Banks already offer interest-only loans, but borrowers often are allowed to keep them only for five to 10 years. Then they must start paying the capital.
But ING says this preoccupation with paying off the loan is unnecessary.
“There is no economic reason for banks to insist on regular capital repayment,” Mr Koch said. “It just makes the loan more expensive for the borrower.
Financial comparison website InfoChoice CEO Shaun Cornelius said the move was a welcome innovation: “Depending on the size of the loan, it could add hundreds of thousands of dollars to a borrower’s cash flow over their lifetime.”
Koch’s proposal, seconded by CEO Shaun Cornelius of InfoChoice, is economic idiocy at its finest. No one “saves” anything by not paying down mortgages, the money is simply spent (most likely wasted) elsewhere. Moreover, home prices do not perpetually go up.
The US housing market has without a doubt proven both statements.
Ask any homeowner in the US who is headed for retirement and severely underwater on their home what they think of Koch’s hypothesis.
With so many underwater mortgages, only a complete fool think estates would be in a position to repay the original capital from their estate, after death, especially in countries where the bubble has not yet popped, such as Australia, Canada, and China.
Of all the proposals to keep the housing bubble alive in Australia, especially in light of what has happened in the US, this idea from ING needs to go straight to the top of the idiotic ideas list.
ING Direct CEO Don Koch is testament to the idea “there is always the greater idiot who never learns a thing from history, who instead proposes to do something that the market has recently proven preposterous.”

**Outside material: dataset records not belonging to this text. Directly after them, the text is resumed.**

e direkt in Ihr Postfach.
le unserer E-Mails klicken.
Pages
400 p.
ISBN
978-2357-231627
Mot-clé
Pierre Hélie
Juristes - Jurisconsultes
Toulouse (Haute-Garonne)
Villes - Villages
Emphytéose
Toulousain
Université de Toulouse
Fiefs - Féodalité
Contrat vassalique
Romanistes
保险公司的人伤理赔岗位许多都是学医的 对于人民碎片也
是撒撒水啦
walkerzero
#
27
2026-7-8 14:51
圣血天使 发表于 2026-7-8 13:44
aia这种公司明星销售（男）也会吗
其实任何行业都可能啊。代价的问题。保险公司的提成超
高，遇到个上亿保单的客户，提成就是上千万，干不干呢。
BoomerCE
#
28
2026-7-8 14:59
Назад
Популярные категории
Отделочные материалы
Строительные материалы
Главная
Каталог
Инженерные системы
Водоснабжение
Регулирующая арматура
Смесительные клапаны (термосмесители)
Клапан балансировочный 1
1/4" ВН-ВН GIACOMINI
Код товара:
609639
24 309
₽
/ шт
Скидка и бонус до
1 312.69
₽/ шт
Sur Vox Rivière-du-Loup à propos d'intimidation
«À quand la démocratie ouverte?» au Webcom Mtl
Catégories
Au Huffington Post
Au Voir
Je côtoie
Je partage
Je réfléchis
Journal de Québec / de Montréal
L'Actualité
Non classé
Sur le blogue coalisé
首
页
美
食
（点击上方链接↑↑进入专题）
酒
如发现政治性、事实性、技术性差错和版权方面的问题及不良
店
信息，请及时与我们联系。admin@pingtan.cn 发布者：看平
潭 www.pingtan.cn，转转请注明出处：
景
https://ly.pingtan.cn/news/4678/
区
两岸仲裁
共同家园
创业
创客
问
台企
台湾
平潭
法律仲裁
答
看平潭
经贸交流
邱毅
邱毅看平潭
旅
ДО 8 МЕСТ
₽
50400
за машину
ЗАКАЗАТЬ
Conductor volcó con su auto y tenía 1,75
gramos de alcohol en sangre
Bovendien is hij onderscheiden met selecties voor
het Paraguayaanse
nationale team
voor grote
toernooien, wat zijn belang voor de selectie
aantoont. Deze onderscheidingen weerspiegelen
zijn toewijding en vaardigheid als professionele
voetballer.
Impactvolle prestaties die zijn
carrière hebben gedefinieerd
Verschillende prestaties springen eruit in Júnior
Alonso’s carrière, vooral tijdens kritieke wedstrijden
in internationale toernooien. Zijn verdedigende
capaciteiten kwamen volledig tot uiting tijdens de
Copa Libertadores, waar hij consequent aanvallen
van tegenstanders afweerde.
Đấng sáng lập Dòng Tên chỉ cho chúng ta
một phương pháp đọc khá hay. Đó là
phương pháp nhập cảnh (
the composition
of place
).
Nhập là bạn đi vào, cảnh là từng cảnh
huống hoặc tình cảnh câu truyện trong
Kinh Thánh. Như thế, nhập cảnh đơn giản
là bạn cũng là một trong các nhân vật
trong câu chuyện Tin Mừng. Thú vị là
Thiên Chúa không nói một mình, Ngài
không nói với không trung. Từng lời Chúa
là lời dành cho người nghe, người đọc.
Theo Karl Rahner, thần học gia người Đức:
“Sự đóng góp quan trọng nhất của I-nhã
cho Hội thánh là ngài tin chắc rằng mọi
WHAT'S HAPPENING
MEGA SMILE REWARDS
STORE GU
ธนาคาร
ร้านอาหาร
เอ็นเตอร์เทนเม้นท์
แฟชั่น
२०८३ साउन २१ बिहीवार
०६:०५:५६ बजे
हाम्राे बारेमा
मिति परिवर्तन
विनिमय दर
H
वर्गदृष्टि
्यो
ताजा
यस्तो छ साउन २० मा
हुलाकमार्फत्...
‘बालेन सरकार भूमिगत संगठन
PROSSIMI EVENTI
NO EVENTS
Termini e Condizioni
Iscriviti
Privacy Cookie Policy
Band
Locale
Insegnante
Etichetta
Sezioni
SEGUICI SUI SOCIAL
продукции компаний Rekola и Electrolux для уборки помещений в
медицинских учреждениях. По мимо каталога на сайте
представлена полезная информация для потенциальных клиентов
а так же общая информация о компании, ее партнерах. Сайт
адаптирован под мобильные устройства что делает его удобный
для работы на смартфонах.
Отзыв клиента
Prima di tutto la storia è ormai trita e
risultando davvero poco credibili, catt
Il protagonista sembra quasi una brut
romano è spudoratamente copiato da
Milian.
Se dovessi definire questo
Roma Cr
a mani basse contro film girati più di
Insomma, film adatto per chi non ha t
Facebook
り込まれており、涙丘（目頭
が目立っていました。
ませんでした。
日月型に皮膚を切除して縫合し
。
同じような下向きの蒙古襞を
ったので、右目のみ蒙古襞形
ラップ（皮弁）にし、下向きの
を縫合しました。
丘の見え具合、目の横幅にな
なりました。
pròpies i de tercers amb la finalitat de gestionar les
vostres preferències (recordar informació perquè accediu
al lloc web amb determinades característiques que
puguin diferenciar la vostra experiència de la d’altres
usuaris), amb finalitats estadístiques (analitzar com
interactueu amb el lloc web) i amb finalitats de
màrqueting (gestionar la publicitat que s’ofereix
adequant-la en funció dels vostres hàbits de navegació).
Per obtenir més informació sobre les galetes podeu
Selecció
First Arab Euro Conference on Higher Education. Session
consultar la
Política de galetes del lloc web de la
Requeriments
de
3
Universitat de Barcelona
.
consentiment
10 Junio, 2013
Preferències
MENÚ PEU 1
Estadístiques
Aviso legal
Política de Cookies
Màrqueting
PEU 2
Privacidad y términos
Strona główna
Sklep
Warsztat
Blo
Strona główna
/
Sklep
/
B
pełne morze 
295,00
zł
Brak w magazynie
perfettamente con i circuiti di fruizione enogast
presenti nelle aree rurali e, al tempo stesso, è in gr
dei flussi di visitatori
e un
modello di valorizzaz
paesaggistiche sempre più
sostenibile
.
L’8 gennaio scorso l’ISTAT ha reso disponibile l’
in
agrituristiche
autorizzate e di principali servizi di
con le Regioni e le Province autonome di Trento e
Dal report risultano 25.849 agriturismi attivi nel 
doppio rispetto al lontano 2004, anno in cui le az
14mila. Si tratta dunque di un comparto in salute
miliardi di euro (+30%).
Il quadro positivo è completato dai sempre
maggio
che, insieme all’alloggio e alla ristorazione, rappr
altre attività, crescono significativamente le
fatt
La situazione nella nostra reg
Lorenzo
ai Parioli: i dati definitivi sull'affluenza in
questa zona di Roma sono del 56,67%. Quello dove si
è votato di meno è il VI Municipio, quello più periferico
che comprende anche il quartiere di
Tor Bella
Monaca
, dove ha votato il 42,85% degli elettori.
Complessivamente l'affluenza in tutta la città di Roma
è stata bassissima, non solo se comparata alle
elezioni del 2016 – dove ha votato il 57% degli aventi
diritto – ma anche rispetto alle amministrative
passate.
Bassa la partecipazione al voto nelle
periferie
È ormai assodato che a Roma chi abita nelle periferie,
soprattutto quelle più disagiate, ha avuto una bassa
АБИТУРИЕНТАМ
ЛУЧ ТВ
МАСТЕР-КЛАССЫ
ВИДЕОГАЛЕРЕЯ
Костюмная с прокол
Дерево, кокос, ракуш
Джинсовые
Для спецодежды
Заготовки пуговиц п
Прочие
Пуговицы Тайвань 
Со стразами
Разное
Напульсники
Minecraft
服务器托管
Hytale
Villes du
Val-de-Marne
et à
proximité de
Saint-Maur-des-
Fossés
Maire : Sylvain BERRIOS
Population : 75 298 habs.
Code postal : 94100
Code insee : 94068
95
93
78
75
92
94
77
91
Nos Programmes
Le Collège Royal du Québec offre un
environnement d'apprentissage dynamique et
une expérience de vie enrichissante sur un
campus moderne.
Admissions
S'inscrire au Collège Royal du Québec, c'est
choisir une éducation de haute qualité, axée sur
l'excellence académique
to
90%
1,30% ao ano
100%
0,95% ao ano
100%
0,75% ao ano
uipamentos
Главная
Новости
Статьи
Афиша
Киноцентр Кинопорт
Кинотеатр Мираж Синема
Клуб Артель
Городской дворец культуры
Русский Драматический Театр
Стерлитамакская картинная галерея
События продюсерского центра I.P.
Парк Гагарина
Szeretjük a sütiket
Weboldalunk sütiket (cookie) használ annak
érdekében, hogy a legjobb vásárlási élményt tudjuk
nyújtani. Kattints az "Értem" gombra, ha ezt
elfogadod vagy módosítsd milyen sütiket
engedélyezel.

By the way Mr. Koch, I have a few simple questions for you:
Are you aware of what interest rates were in the 1970’s and 1980’s?
“What happens when interest rates rise, perhaps even double, and your borrowers struggle to make even the interest payments?”
Alternatively, “Are you dumb enough to offer low rates forever?”
Either way. Mr. Koch, you and your banks are screwed, and it should not take a genius to figure that out.